Quote Originally Posted by lehe View Post
Code:
Vignette_size =   Vignette::width * Vignette::height ; //24 * 24. Vignette is a class.
for(every possible tmplt){// pseduo-code, since the real code is too long. tmplt is of type Vignette*
   generate the tmplt // pseduo-code, since the real code is too long
   for(int k = 0; k < Vignette_size ; k++) { 
      if(tmplt->content[k] == 0){ // tmplt->content is a 1D int array of 24*24
          for(int i = 0; i < nb_vignettes; i++){
              double tmp = _xi[vignettes[i].content[k]]; // _xi is a 1D double array of size 256. vignettes  is of type Vignette*
              log_prob_img_t[i] += tmp;}
      }
    }
}
What's showing up here on the [vignettes[i].content[k]] ... line is that your access pattern on that line suggests that inverting the order of the for-loops could improve cache coherence.
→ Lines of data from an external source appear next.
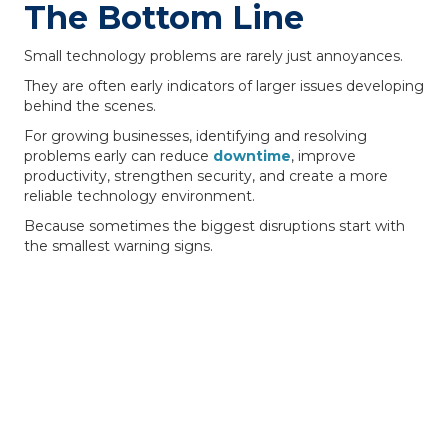
The Bottom Line
Small technology problems are rarely just annoyances.
They are often early indicators of larger issues developing
behind the scenes.
For growing businesses, identifying and resolving
problems early can reduce
downtime
, improve
productivity, strengthen security, and create a more
reliable technology environment.
Because sometimes the biggest disruptions start with
the smallest warning signs.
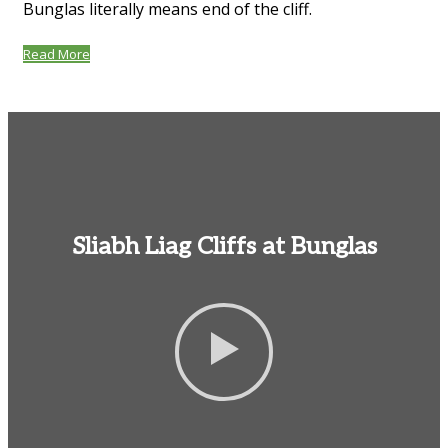
Bunglas literally means end of the cliff.
Read More
Sliabh Liag Cliffs at Bunglas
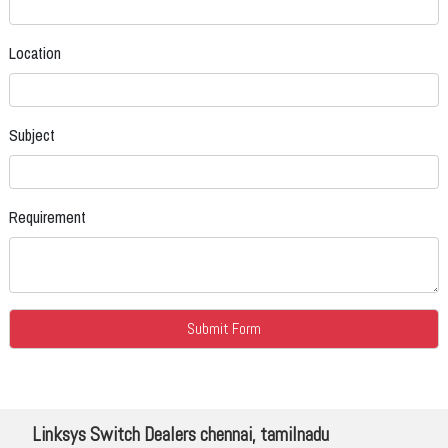
Location
Subject
Requirement
Linksys Switch Dealers chennai, tamilnadu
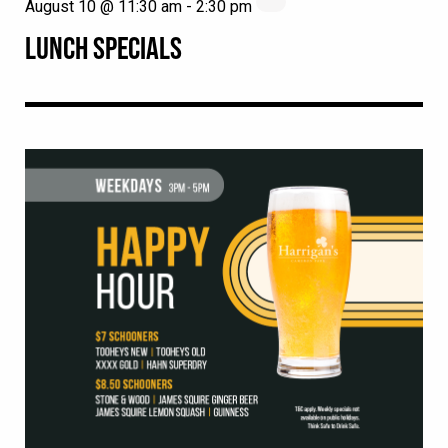
August 10 @ 11:30 am
-
2:30 pm
LUNCH SPECIALS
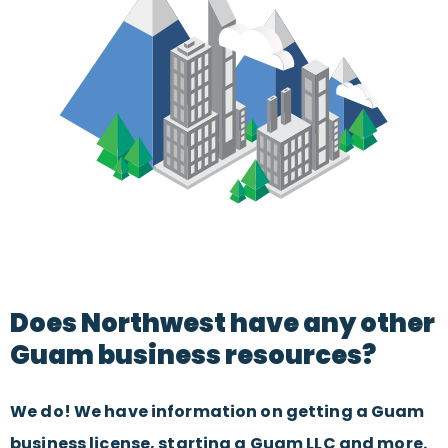
Does Northwest have any other
Guam business resources?
We do! We have information on getting a Guam
business license, starting a Guam LLC and more.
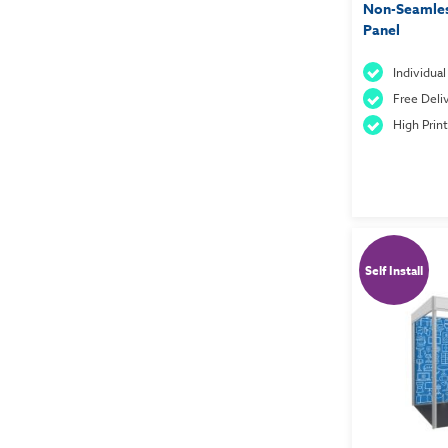
Non-Seamles
Panel
Individua
Free Deliv
High Prin
Self Install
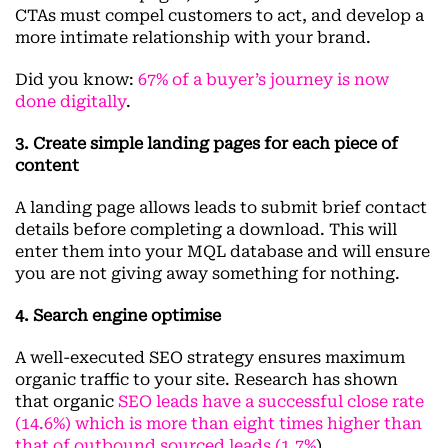
CTAs must compel customers to act, and develop a
more intimate relationship with your brand.
Did you know:
67% of a buyer’s journey is now
done digitally
.
3. Create simple landing pages for each piece of
content
A landing page allows leads to submit brief contact
details before completing a download. This will
enter them into your MQL database and will ensure
you are not giving away something for nothing.
4. Search engine optimise
A well-executed SEO strategy ensures maximum
organic traffic to your site. Research has shown
that organic
SEO leads have a successful close rate
(14.6%) which is more than eight times higher than
that of outbound sourced leads (1.7%
).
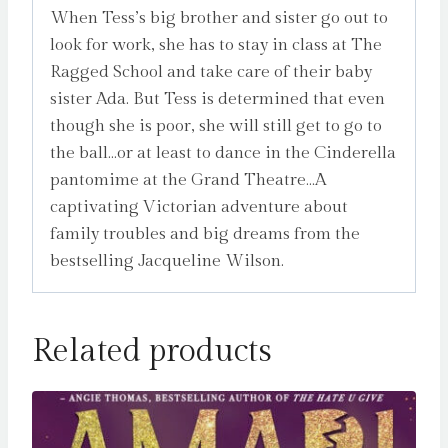
When Tess’s big brother and sister go out to
look for work, she has to stay in class at The
Ragged School and take care of their baby
sister Ada. But Tess is determined that even
though she is poor, she will still get to go to
the ball…or at least to dance in the Cinderella
pantomime at the Grand Theatre…A
captivating Victorian adventure about
family troubles and big dreams from the
bestselling Jacqueline Wilson.
Related products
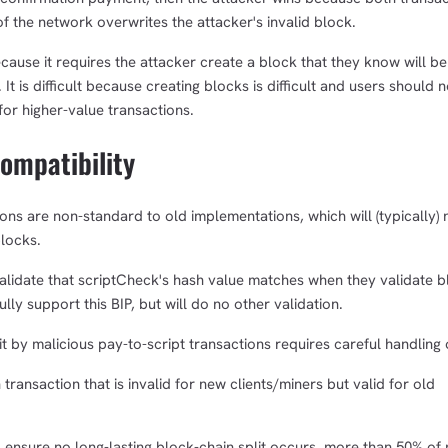
of the network overwrites the attacker's invalid block.
cause it requires the attacker create a block that they know will be
 It is difficult because creating blocks is difficult and users should 
for higher-value transactions.
mpatibility
ns are non-standard to old implementations, which will (typically) 
blocks.
validate that scriptCheck's hash value matches when they validate 
lly support this BIP, but will do no other validation.
it by malicious pay-to-script transactions requires careful handling
transaction that is invalid for new clients/miners but valid for old
 ensure no long-lasting block-chain split occurs, more than 50% of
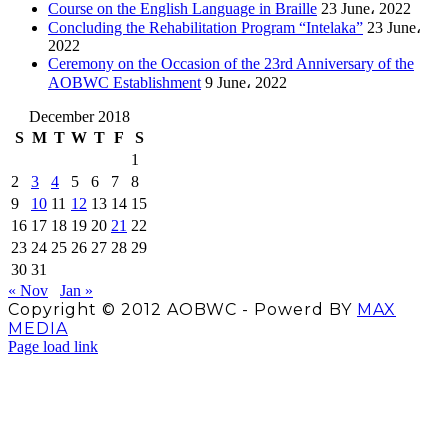
Course on the English Language in Braille
23 June، 2022
Concluding the Rehabilitation Program “Intelaka”
23 June،
2022
Ceremony on the Occasion of the 23rd Anniversary of the
AOBWC Establishment
9 June، 2022
December 2018
S
M
T
W
T
F
S
1
2
3
4
5
6
7
8
9
10
11
12
13
14
15
16
17
18
19
20
21
22
23
24
25
26
27
28
29
30
31
« Nov
Jan »
Copyright © 2012 AOBWC - Powerd BY
MAX
MEDIA
Facebook
X
Instagram
YouTube
Page load link
Go
to
Top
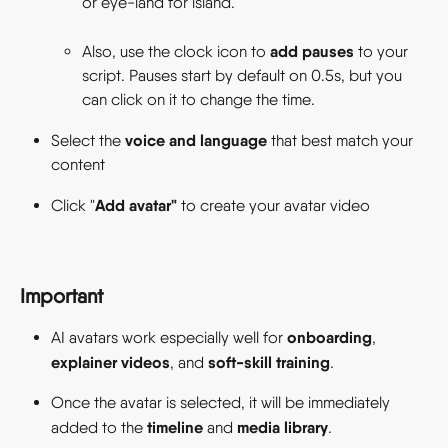
or eye-land for island.  
add pauses
Also, use the clock icon to 
 to your 
script. Pauses start by default on 0.5s, but you 
can click on it to change the time. 
voice and language
Select the 
 that best match your 
content 
Add avatar"
Click "
 to create your avatar video 
Important
onboarding
AI avatars work especially well for 
, 
explainer videos
soft-skill training
, and 
.
Once the avatar is selected, it will be immediately 
timeline
media library
added to the 
 and 
.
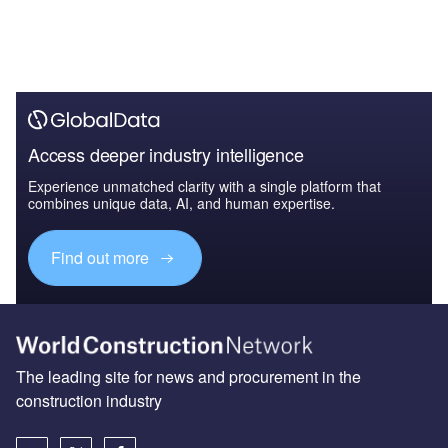
Access deeper industry intelligence
Experience unmatched clarity with a single platform that
combines unique data, AI, and human expertise.
Find out more
The leading site for news and procurement in the
construction industry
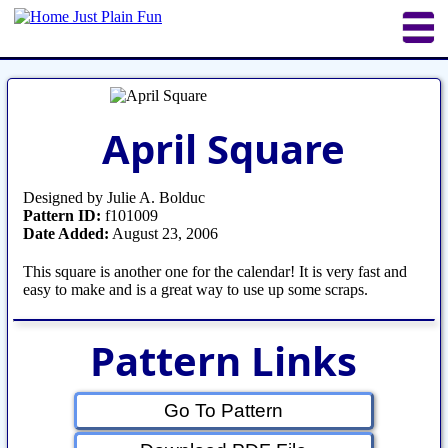
Home
Sheetworks Studio
Crochet
April Square
Shop Tools
Etsy Store
Paper Beads
Quilting
Puzzles
Crafts
Updates
Designed by Julie A. Bolduc
Pattern ID:
f101009
Date Added:
August 23, 2006
This square is another one for the calendar! It is very fast and
easy to make and is a great way to use up some scraps.
Pattern Links
Go To Pattern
However it also looks likely that it would in some ways be faster this way around. It's a shame you didn't post the real code for the for loop. Doesn't matter if it's a little long. As long as I dont have to scroll my screen it's fine.
You're also missing all optimisation opportunities with not showing "generate the tmplt". But knowing how big Vignette_size, nb_vignettes are and how many tmplts there typically are would tell us whether it's worth looking at optimising that part more too.